Based on a content analysis project in a class on Global Health Communication and Social Change taught by Pollock in spring 2020, the students compared city demographics in 18 major cities throughout the US from Jan. 28, 2020 through April 3, 2020, with variations in favorable or unfavorable coverage of federal government response to the COVID-19 pandemic.
“The team found that the higher the proportion of ‘privileged’ measures –– representing groups ‘buffered’ from economic uncertainty –– in a community –– for example, physicians/100,000, hospital beds/100,000, or percent population in economically privileged age groups 45-64, 65+ –– the “less” favorable the coverage of the federal coronavirus response,” Pollock explained. “This finding has been identified by my community structure theory –– comparing different community demographics with varied coverage of critical issues –– as a ‘violated buffer’ pattern, in which negative coverage of ‘biological threats or threats to a cherished way of life’ is linked proportionately to levels of community privilege.
Crowley said the students were originally tasked with designing a global health campaign to combat COVID-19 exposure in airports, but Pollock approached the students with the opportunity halfway through the semester.
“After having read numerous international reports on the virus, our team jumped at the chance to study domestic media coverage of the pandemic,” she said. “We began data collection the week after spring break and were forced to adapt our normal teamwork dynamic to accommodate remote learning barriers and lockdown mandates.”
Crowley said the students not only learned more about the virus and its representation in U.S. media, but also how to conduct a research study via Zoom. “In the end, we learned not only how to perform content analysis but also how to conduct a research study that requires immense collaboration without the benefit of in-person meetings,” she added.
In the future, Crowley plans to pursue a Master of Public Administration and a J.D. in civil rights law. She hopes to use both degrees to influence the future of social and health policy on either the state or national level.
“This study alone has afforded me a more complete understanding of not only COVID-19 but also the underlying issues within our nation’s healthcare, social welfare, and economic systems,” she said. “As someone who hopes to one day influence policy, opportunities to holistically analyze a social, political, or economic issue such as COVID-19 are invaluable.”
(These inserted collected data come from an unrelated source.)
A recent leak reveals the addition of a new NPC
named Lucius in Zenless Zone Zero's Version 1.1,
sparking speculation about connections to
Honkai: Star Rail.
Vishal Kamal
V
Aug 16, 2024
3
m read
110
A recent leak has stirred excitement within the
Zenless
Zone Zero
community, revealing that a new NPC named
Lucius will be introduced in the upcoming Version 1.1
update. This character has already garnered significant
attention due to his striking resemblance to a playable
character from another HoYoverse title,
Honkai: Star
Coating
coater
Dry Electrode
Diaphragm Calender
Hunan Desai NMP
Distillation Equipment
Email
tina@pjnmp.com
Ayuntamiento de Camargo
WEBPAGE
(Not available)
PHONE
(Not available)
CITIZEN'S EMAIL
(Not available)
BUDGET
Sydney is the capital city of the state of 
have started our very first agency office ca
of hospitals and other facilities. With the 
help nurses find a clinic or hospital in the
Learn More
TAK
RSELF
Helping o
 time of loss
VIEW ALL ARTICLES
The student co-authors join a large group of several hundred former students who have co-authored refereed papers, articles, chapters, even a book over the 28 years Pollock has taught at TCNJ.
“Student-generated papers often produce invitations to scholarly conferences, especially in health communication, a special strength of the departments of communication studies and public health,” Pollock said. “Both departments are honored to teach students with the intelligence and motivation that led to a paper on coronavirus coverage of such obvious quality that it was immediately accepted for publication in a distinguished Spanish communication journal.”